• 本文:

§

私訳 美しい玉のような櫛を寝るときに納める函を覆うように私の心を硬くしていましたが、覆いを取るように貴方に気を許してこの身を開き、その朝が明け開いてから貴方が帰って行くと、貴方の評判は良いかもしれませんが、私は貴方との二人の仲の評判が立つのが嫌です。

内大臣藤原卿報贈鏡王女謌一首
標訓 内大臣藤原卿の鏡王女に報(こた)へ贈れる歌一首
集歌94 玉匣 将見圓山乃 狭名葛 佐不寐者遂尓 有勝麻之目
訓読 玉(たま)匣(くしげ)見(み)む円山(まどやま)の狭名(さな)葛(かづら)さ寝(ね)ずはつひに有りかつましめ
私訳 美しい玉のような櫛を寝るときに納める函を開けて見るように貴女の体を開いて抱く、その丸い形の山の狭名葛の名のような丸いお尻の間の翳り。そんな貴女と共寝をしないでいることはあり得ないでしょう。

 ここで、集歌93の歌の標にも使われる「娉」の漢字を調べますと『万葉集』では「よばふ」と訓みますし、日本語としてはネット辞書では「ヘイ・ホウ」と音読みし、意味は「めとる、嫁を迎える、召す」とします。また、古語の世界での「召す」と云う言葉の解釈は「高貴な人物が女性を召す=性的関係を持つ」と解釈する約束事から、「娉」の漢字をそのように解釈するようです。当然、「よばふ」から「夜這ふ」の当て字を与えて、さらなる拡大解釈は存在するでしょう。およそ、『万葉集』の鑑賞では集歌93の歌の標題の「娉」の漢字の意味を「召す」と解釈し、そして、その行動から白文訓読みにおいて「よばう」と云う訓を与えたと考えます。ちょうど、古語で「言い寄る・求婚する」という所作を「よばふ」と呼びますから、その意味合いで解釈していることは明らかと考えます。その帰結が、内大臣藤原卿と鏡王女との関係で、「藤原卿の下に鏡王女を召した=鏡王女は藤原卿の要求で参上し、そこで抱かれた」と解釈するのでしょう。それで、一般には鏡王女が天智天皇から藤原卿の許に下賜されたと解釈するのだと想像します。

§

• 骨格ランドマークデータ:

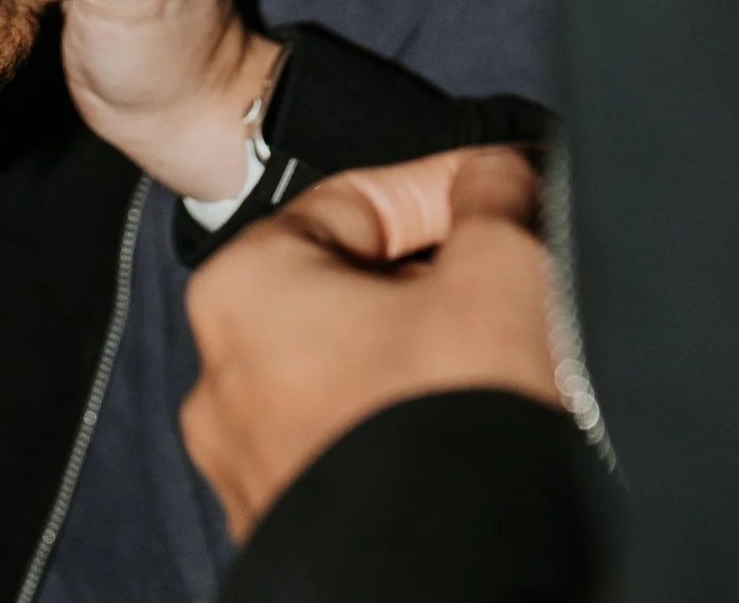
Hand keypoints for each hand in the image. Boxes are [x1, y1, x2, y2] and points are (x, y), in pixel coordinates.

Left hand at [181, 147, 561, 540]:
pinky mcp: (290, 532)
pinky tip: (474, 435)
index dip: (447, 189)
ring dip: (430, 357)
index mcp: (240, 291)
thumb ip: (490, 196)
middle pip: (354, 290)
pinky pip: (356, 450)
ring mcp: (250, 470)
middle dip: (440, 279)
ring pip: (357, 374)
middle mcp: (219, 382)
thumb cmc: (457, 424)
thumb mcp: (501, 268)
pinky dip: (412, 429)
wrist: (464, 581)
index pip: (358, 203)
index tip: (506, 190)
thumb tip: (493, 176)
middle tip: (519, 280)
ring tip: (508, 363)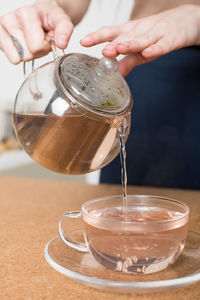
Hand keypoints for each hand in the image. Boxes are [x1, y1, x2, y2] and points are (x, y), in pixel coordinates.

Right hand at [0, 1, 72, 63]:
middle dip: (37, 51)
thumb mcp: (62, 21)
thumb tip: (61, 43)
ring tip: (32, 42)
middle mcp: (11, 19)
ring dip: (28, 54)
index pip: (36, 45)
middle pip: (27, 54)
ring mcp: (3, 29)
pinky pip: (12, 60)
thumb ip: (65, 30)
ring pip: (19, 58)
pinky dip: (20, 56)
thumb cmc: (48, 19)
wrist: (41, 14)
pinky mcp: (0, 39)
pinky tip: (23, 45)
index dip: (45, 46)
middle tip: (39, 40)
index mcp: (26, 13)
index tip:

§

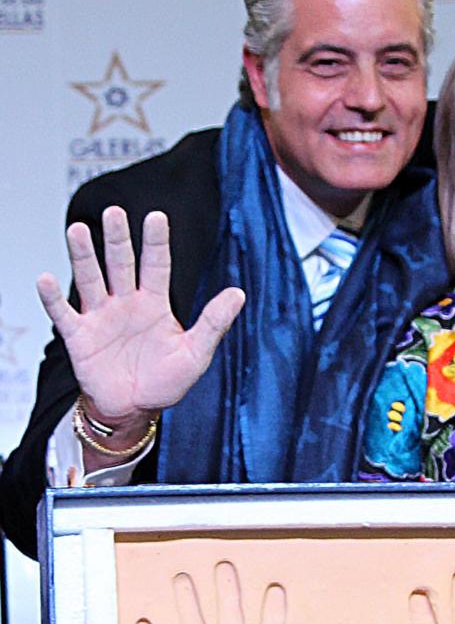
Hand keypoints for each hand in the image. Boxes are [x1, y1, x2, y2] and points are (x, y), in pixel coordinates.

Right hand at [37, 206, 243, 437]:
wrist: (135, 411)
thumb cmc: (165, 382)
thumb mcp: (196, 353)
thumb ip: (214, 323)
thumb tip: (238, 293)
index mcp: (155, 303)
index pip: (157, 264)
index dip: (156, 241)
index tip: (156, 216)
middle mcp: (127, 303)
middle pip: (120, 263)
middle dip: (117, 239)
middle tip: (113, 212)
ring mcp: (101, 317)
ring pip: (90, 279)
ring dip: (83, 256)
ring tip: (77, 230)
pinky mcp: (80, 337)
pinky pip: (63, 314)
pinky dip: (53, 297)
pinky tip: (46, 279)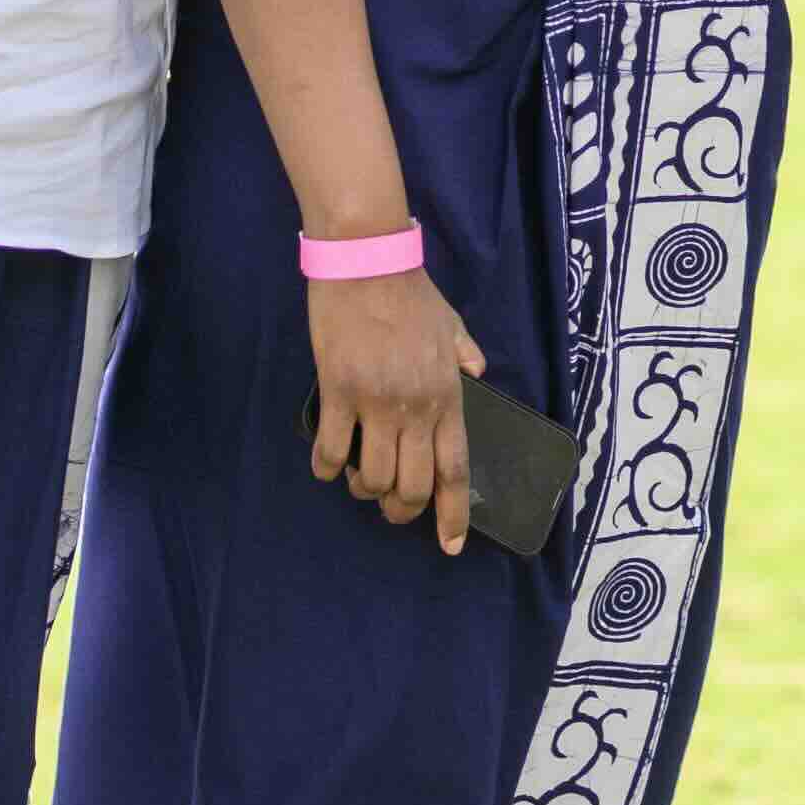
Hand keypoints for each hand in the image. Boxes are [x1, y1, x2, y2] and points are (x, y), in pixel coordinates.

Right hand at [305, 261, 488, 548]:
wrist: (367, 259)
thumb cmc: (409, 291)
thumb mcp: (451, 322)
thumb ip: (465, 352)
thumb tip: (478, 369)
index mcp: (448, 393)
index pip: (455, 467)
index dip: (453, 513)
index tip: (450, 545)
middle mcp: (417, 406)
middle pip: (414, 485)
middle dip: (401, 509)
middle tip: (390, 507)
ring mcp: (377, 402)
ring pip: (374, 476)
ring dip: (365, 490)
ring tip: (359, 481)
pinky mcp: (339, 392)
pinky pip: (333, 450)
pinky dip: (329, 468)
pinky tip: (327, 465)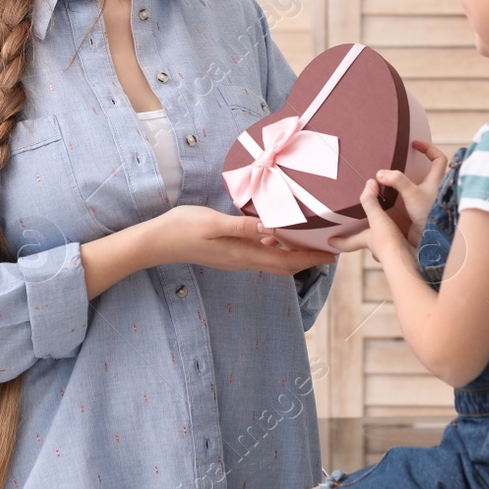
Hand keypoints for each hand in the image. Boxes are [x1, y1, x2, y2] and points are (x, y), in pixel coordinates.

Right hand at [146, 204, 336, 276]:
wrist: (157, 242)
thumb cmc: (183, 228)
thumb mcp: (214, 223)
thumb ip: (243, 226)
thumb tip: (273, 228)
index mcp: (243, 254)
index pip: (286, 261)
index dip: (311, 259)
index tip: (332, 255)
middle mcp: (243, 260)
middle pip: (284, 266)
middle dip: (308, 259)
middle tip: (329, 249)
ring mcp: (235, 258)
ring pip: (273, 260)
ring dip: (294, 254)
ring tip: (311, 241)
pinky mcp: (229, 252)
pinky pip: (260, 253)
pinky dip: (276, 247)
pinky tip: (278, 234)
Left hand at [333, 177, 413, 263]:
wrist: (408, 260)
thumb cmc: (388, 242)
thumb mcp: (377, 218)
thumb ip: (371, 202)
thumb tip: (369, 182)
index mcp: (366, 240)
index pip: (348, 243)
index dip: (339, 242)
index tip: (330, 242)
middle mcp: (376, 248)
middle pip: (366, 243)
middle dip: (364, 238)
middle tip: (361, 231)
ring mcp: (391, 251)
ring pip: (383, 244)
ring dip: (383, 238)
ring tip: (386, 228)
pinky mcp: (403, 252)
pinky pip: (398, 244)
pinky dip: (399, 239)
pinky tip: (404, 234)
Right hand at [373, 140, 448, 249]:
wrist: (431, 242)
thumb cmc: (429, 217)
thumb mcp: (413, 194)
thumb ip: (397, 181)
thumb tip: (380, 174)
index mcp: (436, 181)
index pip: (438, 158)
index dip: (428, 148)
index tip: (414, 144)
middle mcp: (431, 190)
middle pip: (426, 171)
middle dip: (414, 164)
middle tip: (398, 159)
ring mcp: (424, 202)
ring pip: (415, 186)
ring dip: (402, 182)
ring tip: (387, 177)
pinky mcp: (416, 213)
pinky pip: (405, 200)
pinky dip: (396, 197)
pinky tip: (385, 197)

§

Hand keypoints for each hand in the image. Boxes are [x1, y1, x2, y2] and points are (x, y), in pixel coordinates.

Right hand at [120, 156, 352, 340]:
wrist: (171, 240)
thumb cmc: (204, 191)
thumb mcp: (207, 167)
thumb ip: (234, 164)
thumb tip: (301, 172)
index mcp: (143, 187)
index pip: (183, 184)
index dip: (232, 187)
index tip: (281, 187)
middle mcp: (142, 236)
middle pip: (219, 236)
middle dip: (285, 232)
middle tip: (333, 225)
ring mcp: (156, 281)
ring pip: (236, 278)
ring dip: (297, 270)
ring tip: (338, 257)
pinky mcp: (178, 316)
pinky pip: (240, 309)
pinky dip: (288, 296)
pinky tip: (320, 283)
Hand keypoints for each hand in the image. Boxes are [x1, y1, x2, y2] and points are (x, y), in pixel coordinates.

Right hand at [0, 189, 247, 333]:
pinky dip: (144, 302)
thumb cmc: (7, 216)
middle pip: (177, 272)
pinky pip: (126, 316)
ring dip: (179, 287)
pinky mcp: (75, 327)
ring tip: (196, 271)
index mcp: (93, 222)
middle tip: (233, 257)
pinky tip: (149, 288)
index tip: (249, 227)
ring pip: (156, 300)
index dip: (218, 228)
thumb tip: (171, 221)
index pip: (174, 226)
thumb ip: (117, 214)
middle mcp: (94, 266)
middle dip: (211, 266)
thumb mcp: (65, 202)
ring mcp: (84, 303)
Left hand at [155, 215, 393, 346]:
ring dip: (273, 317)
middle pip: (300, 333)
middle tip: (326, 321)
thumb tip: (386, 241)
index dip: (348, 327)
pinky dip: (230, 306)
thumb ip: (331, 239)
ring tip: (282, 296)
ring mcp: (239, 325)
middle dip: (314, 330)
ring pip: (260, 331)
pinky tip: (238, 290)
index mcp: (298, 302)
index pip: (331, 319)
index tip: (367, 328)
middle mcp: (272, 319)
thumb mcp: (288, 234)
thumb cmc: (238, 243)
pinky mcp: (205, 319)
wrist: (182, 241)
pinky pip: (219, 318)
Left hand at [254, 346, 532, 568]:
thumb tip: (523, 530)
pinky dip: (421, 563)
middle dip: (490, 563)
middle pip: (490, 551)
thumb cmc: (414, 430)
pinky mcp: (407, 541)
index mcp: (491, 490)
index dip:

§

• 設問:
A. 万葉集の歌の解説によると、ネット辞書は「娉」の漢字をどう音読みしていますか。
B. 万葉集の歌の解説にある次の一文を英語に訳してください。「ちょうど、古語で「言い寄る・求婚する」という所作を「よばふ」と呼びますから、その意味合いで解釈していることは明らかと考えます。」
C. 万葉集の歌の解説を、最後の文の後から書き継いでください。
項目は万葉集の歌の解説とは別の資料です。

• 解答:
A. 「ヘイ・ホウ」と音読みしています。

B. Since in classical Japanese the act of making advances or proposing marriage is called "yobafu," I consider it clear that the word is being interpreted in that sense.

C.
 ここで、先の「セックスハズバント」の問題に戻ります。
 個人の帰結は、「セックスハズバント」説や下賜説は成立しないと考えます。単に平安時代に藤原系貴族が意図的に誤読したものを検証も無しに、近代の人々がそれを受け入れ、さらにその意図的誤読から想像を膨らませただけと考えます。厳しく言えば、それらは手抜きからの空想が由来です。
 ここで、確認をして頂きたい漢字があります。それが「聘」と云う漢字です。では、この「聘」の漢字の意味や解釈どうでしょうか。調べますと、ネット辞書では「ヘイ」と音読みし、意味は「贈り物を持って人を訪問する・礼を尽くして人を招く」とあります。なぜ、この「聘」を紹介したかと云うと、公式文章の世界では格式を求める文章では「娉」が正式な漢字で、「聘」は格式が落ちる略式の漢字となっているからです。漢字の世界では、その身分や場面からして皇族の鏡王女や公卿の藤原卿に対しては「聘」の文字より「娉」の文字を使うのが正しいと云うことになります。
 それを有名なHP「漢典」から「娉」の漢字の意味を調べますと、次のように解説します。

《說文》「娉」、問也。凡娉女及聘問之禮古皆用此字。娉者專詞也。聘者汎詞也。耳部曰。聘者訪也。言部曰。汎謀曰訪。故知聘爲汎詞也。

 ここで、個人の解釈である格式ある人物に対しては「聘」の文字より「娉」の文字を使うのが正しいと云う仮説について『万葉集』を調べてみますと、次のようなデータを得ることが出来ます。僧侶である久米禅師を特別としますと、それ以外の男性はすべて「卿」の身分を有する人物であることが判ります。およそ、『万葉集』の標題や左注に載せられる漢文は正しく身分による漢字の選定が為されています。なお、「禅師」は宮中内道場での加持祈祷を許された特別格の僧侶ですから、公卿相当格とみなすことは可能ではないでしょうか。この場合、例外は無くなることになります。
 万葉集が好きなお方は、当惑するかもしれません。恋多き女性として紹介される石川郎女や大伴坂上郎女はどうなるのか、大伴安麻呂と巨勢郎女との恋愛はどうなっちゃうのか等々、諸問題が起きて来ます。

集歌93 内大臣藤原卿娉鏡王女
集歌96 久米禅師娉石川郎女
集歌101 大伴宿祢娉巨勢郎女 (大伴安麻呂、贈従二位:正三位大納言兼大将軍)
集歌407 大伴宿祢駿河麿娉同坂上家之二嬢 (贈従三位:正四位上参議)
集歌528 藤原麿大夫娉之郎女 (従三位参議兵部卿)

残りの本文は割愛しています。